Predicting lung cancer patient outcomes using pathological imaging
Although a large number of cancer biomarkers have been reported, few have been translated into real clinical tools. The major bottleneck in translating biomarker discovery to improve patient outcomes is the availability of accurate clinical tests (assays) that will allow treatments to be optimized and tailored to an individual’s needs. If we can develop reliable computerized algorithms for diagnosis and prognosis of lung cancer from pathological imaging, this will have an immediate impact on patient care in lung cancer. If implemented successfully, this study will have immense clinical benefit in terms of planning cares of treatments for individual patients.
Aim 1. To develop diagnostic and prognostic signatures from pathological imaging data. Pathological imaging data contain thousands or even millions of features, so we will use state-of-the-art dimension reduction and machine learning techniques to derive classification and prediction models. Cross-validation will be used for parameter optimization and internal validation. The prediction performance will be characterized using Receiver Operating Characteristic (ROC) curves.
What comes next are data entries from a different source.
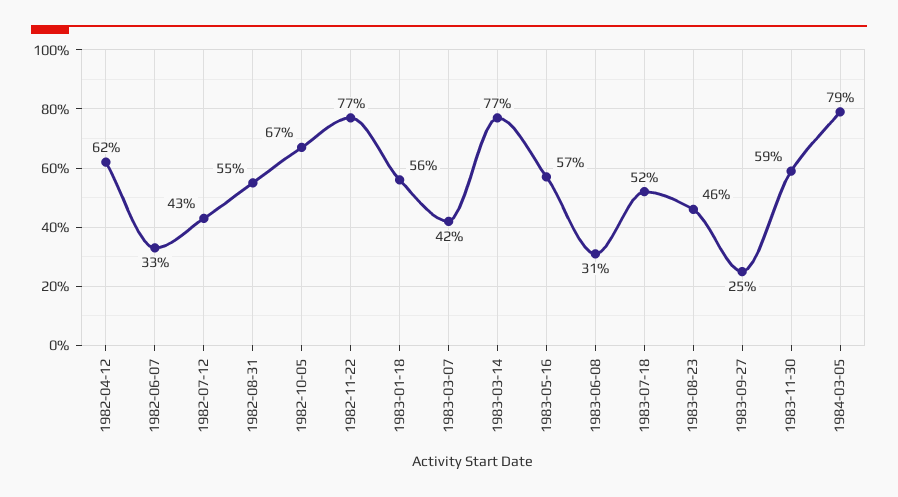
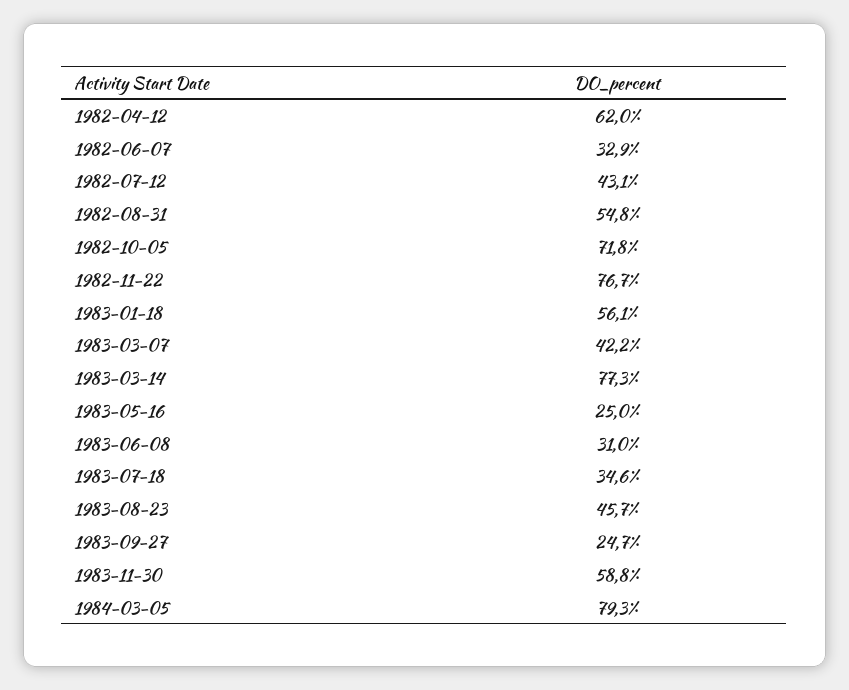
  {
    "1982-04-12": 62,
    "1982-06-07": 32.9,
    "1982-07-12": 43.1,
    "1982-08-31": 54.8,
-   "1982-10-05": 67,
+   "1982-10-05": 71.8,
    "1982-11-22": 76.7,
    "1983-01-18": 56.1,
    "1983-03-07": 42.2,
    "1983-03-14": 77.3,
-   "1983-05-16": 57,
+   "1983-05-16": 25,
    "1983-06-08": 31,
-   "1983-07-18": 52,
+   "1983-07-18": 34.6,
    "1983-08-23": 45.7,
    "1983-09-27": 24.7,
    "1983-11-30": 58.8,
    "1984-03-05": 79.3
  }

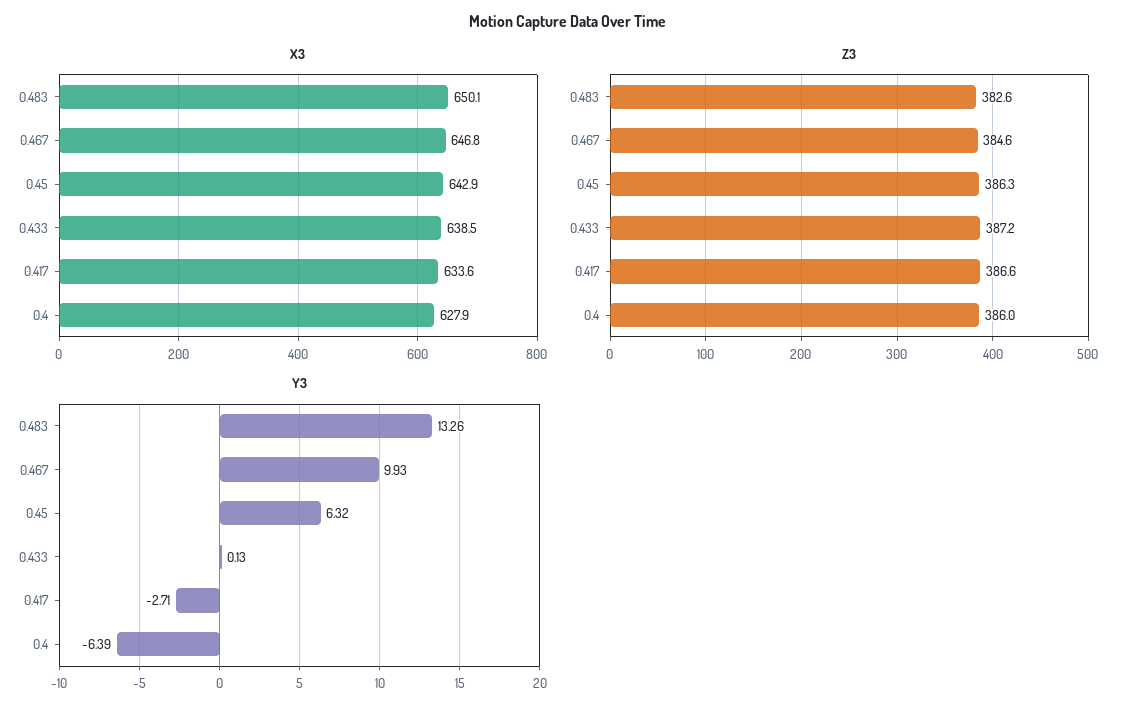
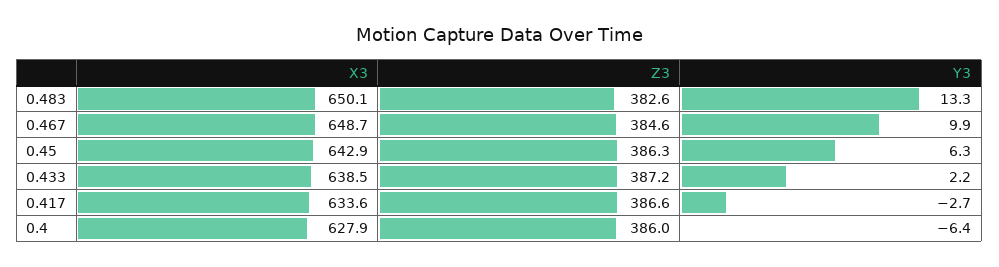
  {
    "X3": {
      "0.483": 650.1,
-     "0.467": 646.8,
+     "0.467": 648.7,
      "0.45": 642.9,
      "0.433": 638.5,
      "0.417": 633.6,
      "0.4": 627.9
    },
    "Z3": {
      "0.483": 382.6,
      "0.467": 384.6,
      "0.45": 386.3,
      "0.433": 387.2,
      "0.417": 386.6,
      "0.4": 386
    },
    "Y3": {
      "0.483": 13.26,
      "0.467": 9.93,
      "0.45": 6.32,
-     "0.433": 0.13,
+     "0.433": 2.2,
      "0.417": -2.71,
      "0.4": -6.39
    }
  }

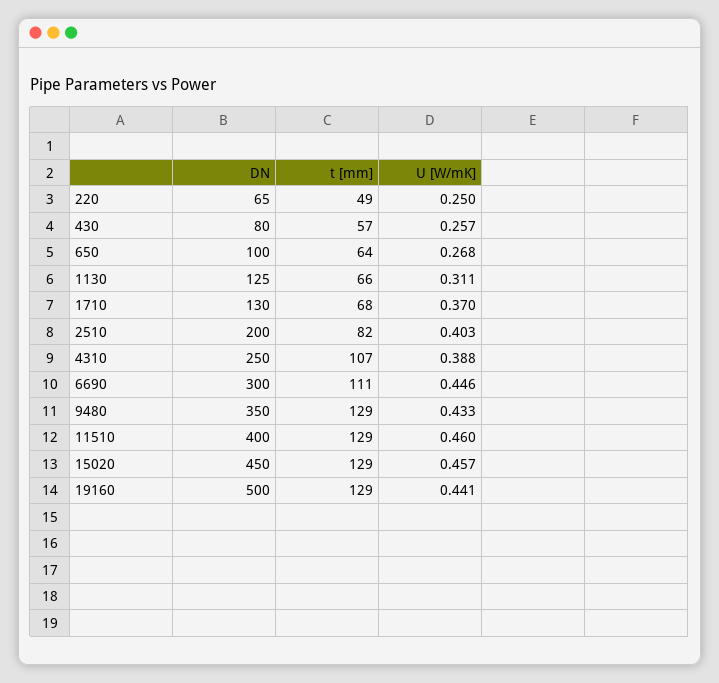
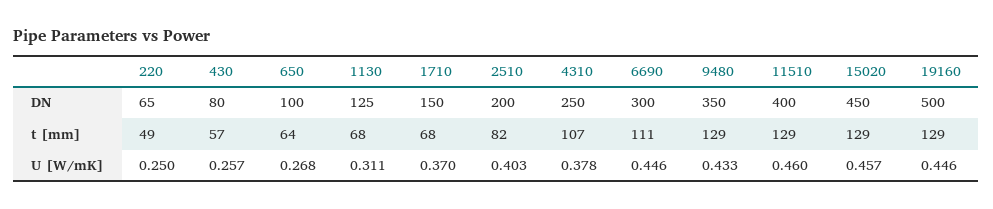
  {
    "DN": {
      "220": 65,
      "430": 80,
      "650": 100,
      "1130": 125,
-     "1710": 130,
+     "1710": 150,
      "2510": 200,
      "4310": 250,
      "6690": 300,
      "9480": 350,
      "11510": 400,
      "15020": 450,
      "19160": 500
    },
    "t [mm]": {
      "220": 49,
      "430": 57,
      "650": 64,
-     "1130": 66,
+     "1130": 68,
      "1710": 68,
      "2510": 82,
      "4310": 107,
      "6690": 111,
      "9480": 129,
      "11510": 129,
      "15020": 129,
      "19160": 129
    },
    "U [W/mK]": {
      "220": 0.25,
      "430": 0.257,
      "650": 0.268,
      "1130": 0.311,
      "1710": 0.37,
      "2510": 0.403,
-     "4310": 0.388,
+     "4310": 0.378,
      "6690": 0.446,
      "9480": 0.433,
      "11510": 0.46,
      "15020": 0.457,
-     "19160": 0.441
+     "19160": 0.446
    }
  }

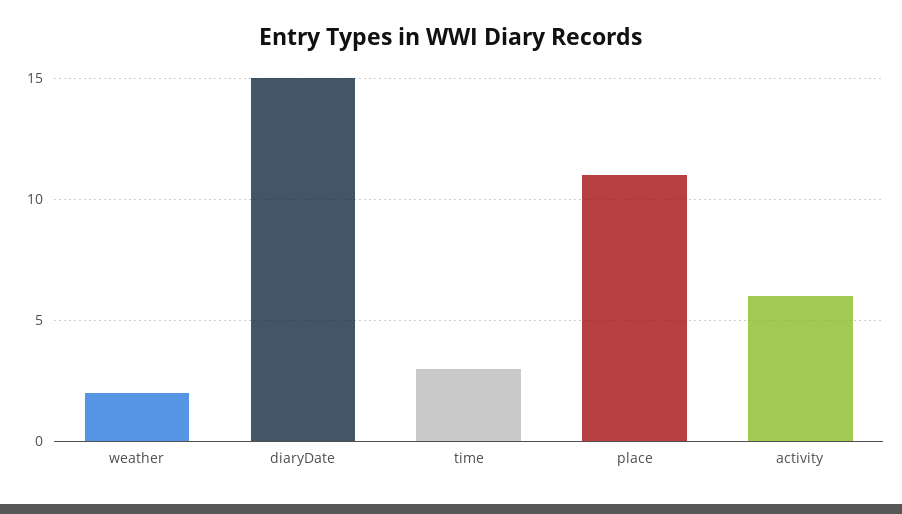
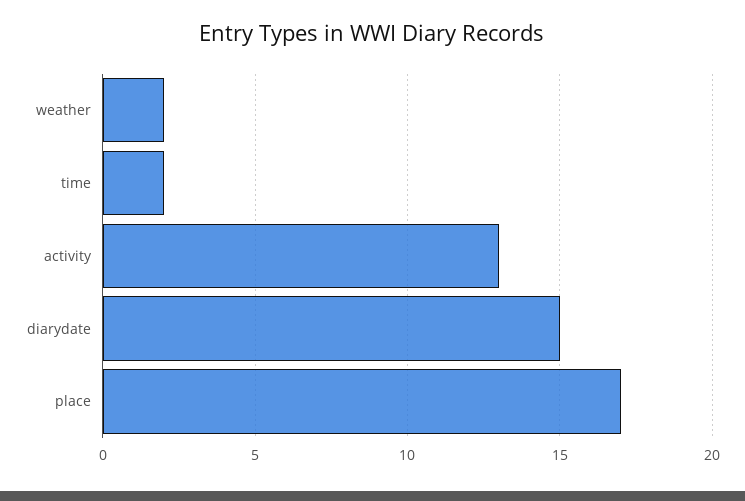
  {
    "weather": 2,
    "diaryDate": 15,
-   "time": 3,
+   "time": 2,
-   "place": 11,
+   "place": 17,
-   "activity": 6
+   "activity": 13
  }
Aim 2. To build a comprehensive prediction models by integrating pathological imaging and clinical information. We will develop a novel computational approach to integrate different data sources using an Area Under the Curve (AUC) weighted average method. Through this approach, we will best utilize the information from different types of data and optimize the prediction performance. Lasso-based penalization will be used to tackle possible co-linearity problems.
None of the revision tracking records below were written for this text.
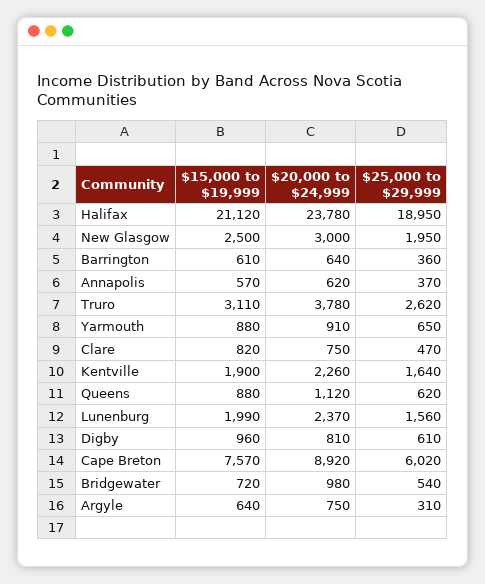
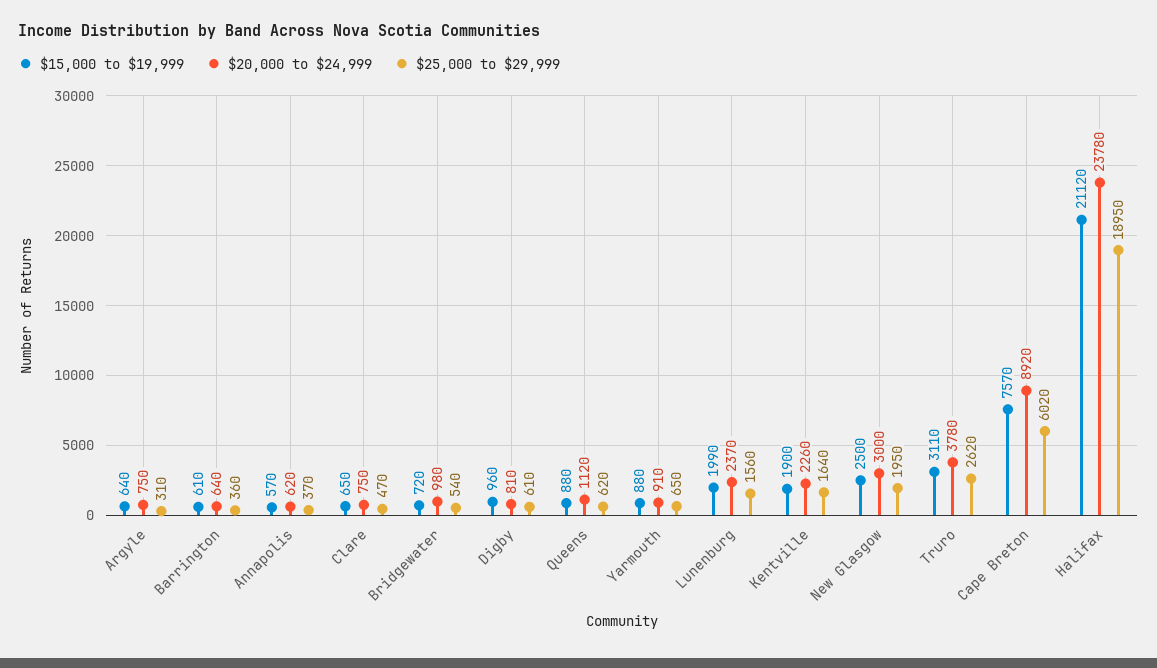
  {
    "$15,000 to $19,999": {
      "Halifax": 21120,
      "New Glasgow": 2500,
      "Barrington": 610,
      "Annapolis": 570,
      "Truro": 3110,
      "Yarmouth": 880,
-     "Clare": 820,
+     "Clare": 650,
      "Kentville": 1900,
      "Queens": 880,
      "Lunenburg": 1990,
      "Digby": 960,
      "Cape Breton": 7570,
      "Bridgewater": 720,
      "Argyle": 640
    },
    "$20,000 to $24,999": {
      "Halifax": 23780,
      "New Glasgow": 3000,
      "Barrington": 640,
      "Annapolis": 620,
      "Truro": 3780,
      "Yarmouth": 910,
      "Clare": 750,
      "Kentville": 2260,
      "Queens": 1120,
      "Lunenburg": 2370,
      "Digby": 810,
      "Cape Breton": 8920,
      "Bridgewater": 980,
      "Argyle": 750
    },
    "$25,000 to $29,999": {
      "Halifax": 18950,
      "New Glasgow": 1950,
      "Barrington": 360,
      "Annapolis": 370,
      "Truro": 2620,
      "Yarmouth": 650,
      "Clare": 470,
      "Kentville": 1640,
      "Queens": 620,
      "Lunenburg": 1560,
      "Digby": 610,
      "Cape Breton": 6020,
      "Bridgewater": 540,
      "Argyle": 310
    }
  }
Aim 3. To validate and characterize the comprehensive prediction model using an independent patient cohort. We will randomly select 400 NSCLC samples from UT Lung SPORE Tissue Bank. For this patient cohort, we will collect clinical and epidemiology data, as well as pathological image data from both normal and tumor tissues. We will test the prediction model on this cohort and use a blinding approach to ensure the validity of the testing results.